At present, employees are still applying the tags to the material at all of the branches, and thus only the checkout portion of the deployment, within the main branch, is complete. However, the library is currently beta-testing technology to provide further functionality.

For example, if a specific book is needed from the shelf, a patron may search for that title and, if unable to find it, request help from the staff. Workers could then utilize one of the handhelds to look up the book's location in the Evergreen software (in some cases, books are relocated according to season—such as Halloween books, or new releases). If the book is found not to be where the software indicates it should be located, employees can use the handheld's Geiger-counter mode to walk through the stacks and pinpoint it.

With other functionality, a patron leaving the library walks through a security gate, at which time another eAgile reader captures the ID of every tagged item that individual is carrying, and the Evergreen software searches whether each has been checked out.
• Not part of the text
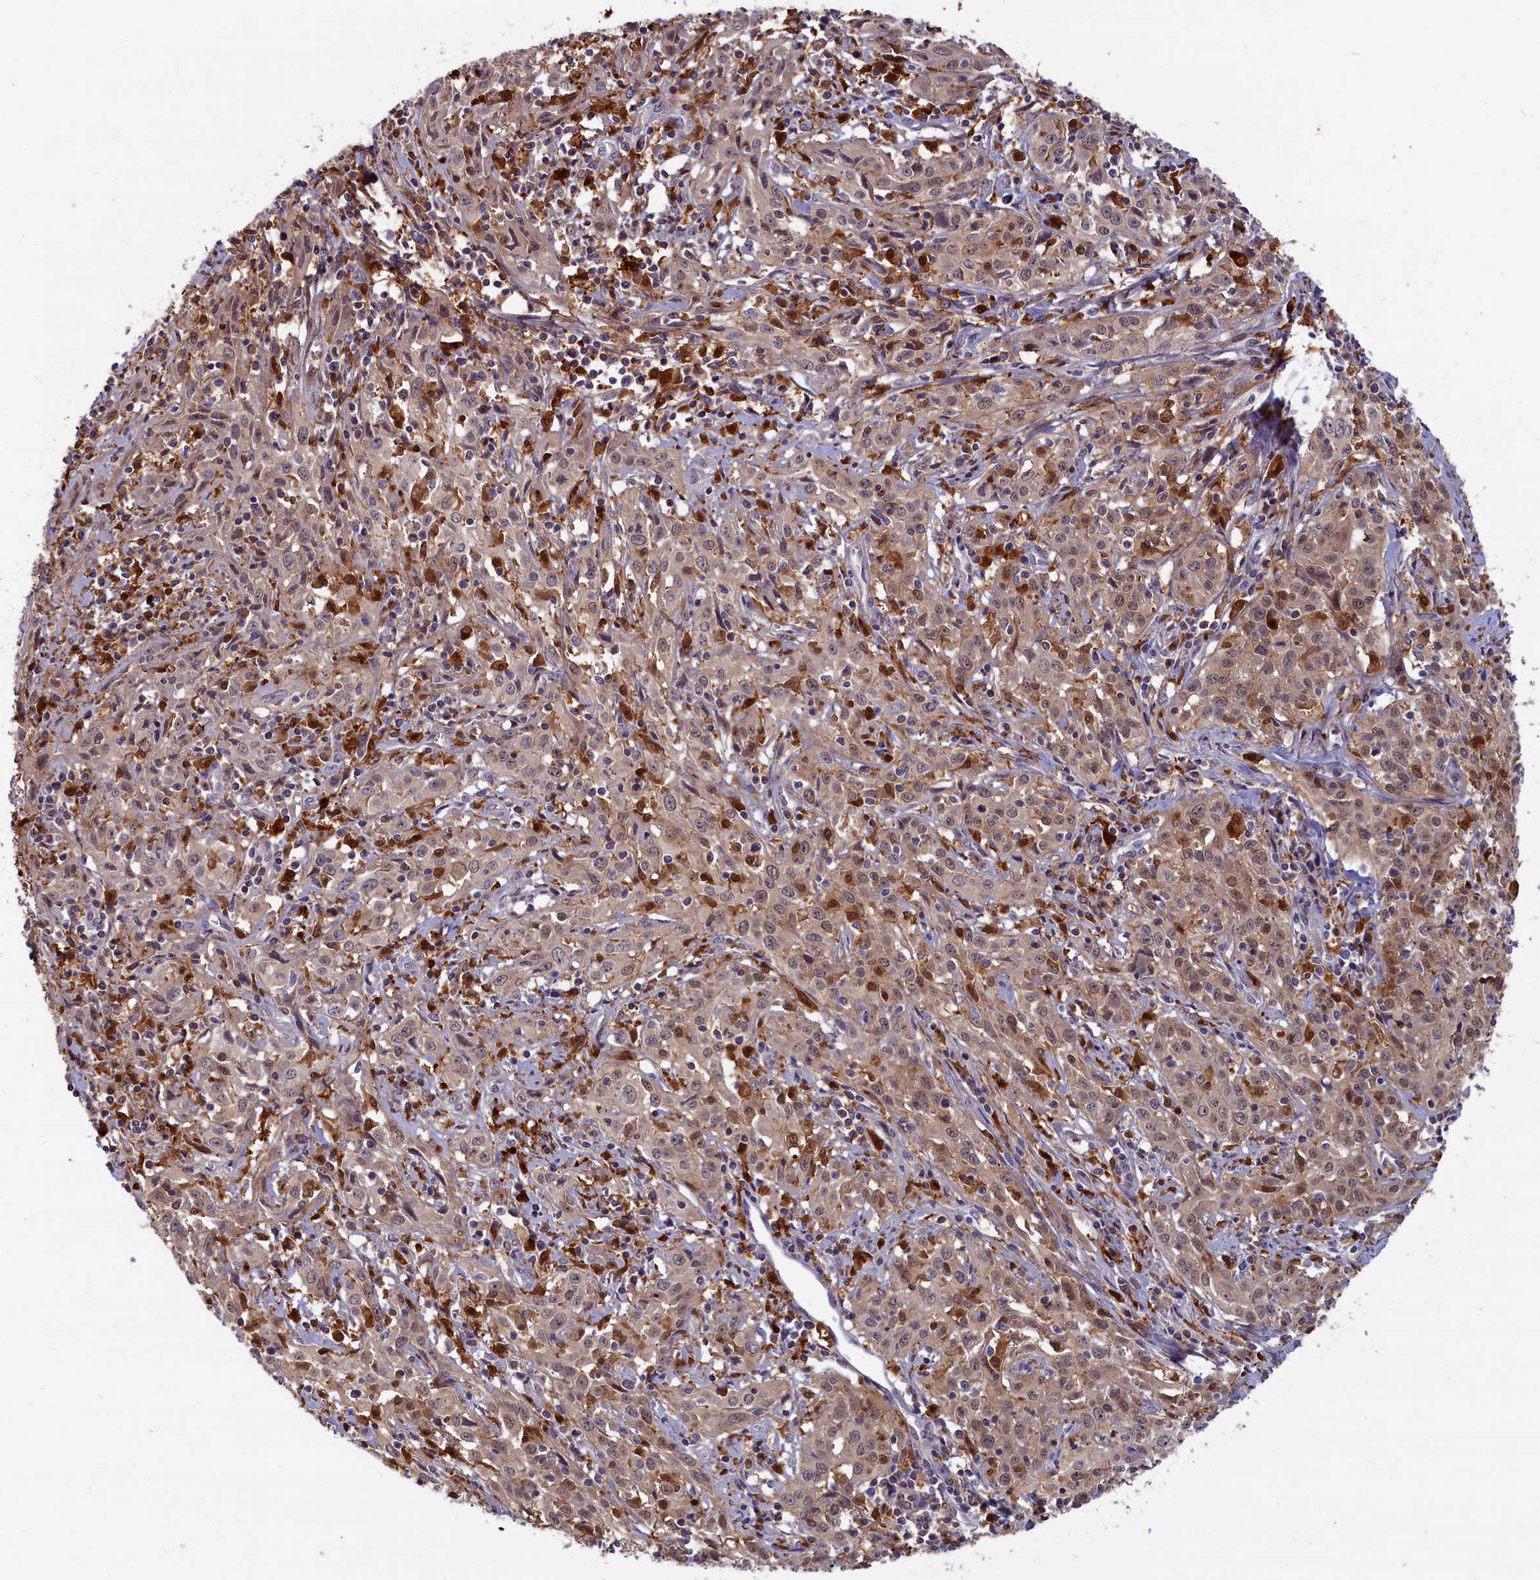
{"staining": {"intensity": "weak", "quantity": "25%-75%", "location": "nuclear"}, "tissue": "cervical cancer", "cell_type": "Tumor cells", "image_type": "cancer", "snomed": [{"axis": "morphology", "description": "Squamous cell carcinoma, NOS"}, {"axis": "topography", "description": "Cervix"}], "caption": "Human cervical squamous cell carcinoma stained with a brown dye demonstrates weak nuclear positive expression in approximately 25%-75% of tumor cells.", "gene": "BLVRB", "patient": {"sex": "female", "age": 57}}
If a tag is identified for an item that has not been checked out, an alert is issued to the security gate and an audible tone is sounded, along with a flashing red light, while staff members see a display in the software indicating which item has set off the alarm.

Another part of the system is the check-in process. With the use of RFID, a book, once returned, will be dropped into a return chute, at the end of which a reader captures that item's ID number. The Evergreen software then updates its status as having been returned, and also searches the item's records to ensure that it has not been reserved for another patron. In the event that such a reservation is indicated, an alert would be sent to the staff to retrieve the item and set it aside, rather than putting it back on the shelf.

The solution will also include an RFID reader on a cart that could be used for inventory checks, Ehlers says. Such a device, consisting of the cart itself, a reader and a laptop computer, could be wheeled down the center aisle of each set of shelves, in order to identify all books within that area. Although eAgile also offers a product known as the Inventory Roamer Cart, the library already has RFID-reading hardware that will enable it to build such a cart itself.

However, Ehlers says, the technology has certain limitations. For example, some books may be covered with a layer of metallic foil, which can block the RF signal and, thus, require special accommodations, such as cutting a piece of the cover away to enable transmission. Burns says eAgile is also developing a cost-effective on-metal tag that, in the future, could be used in such scenarios.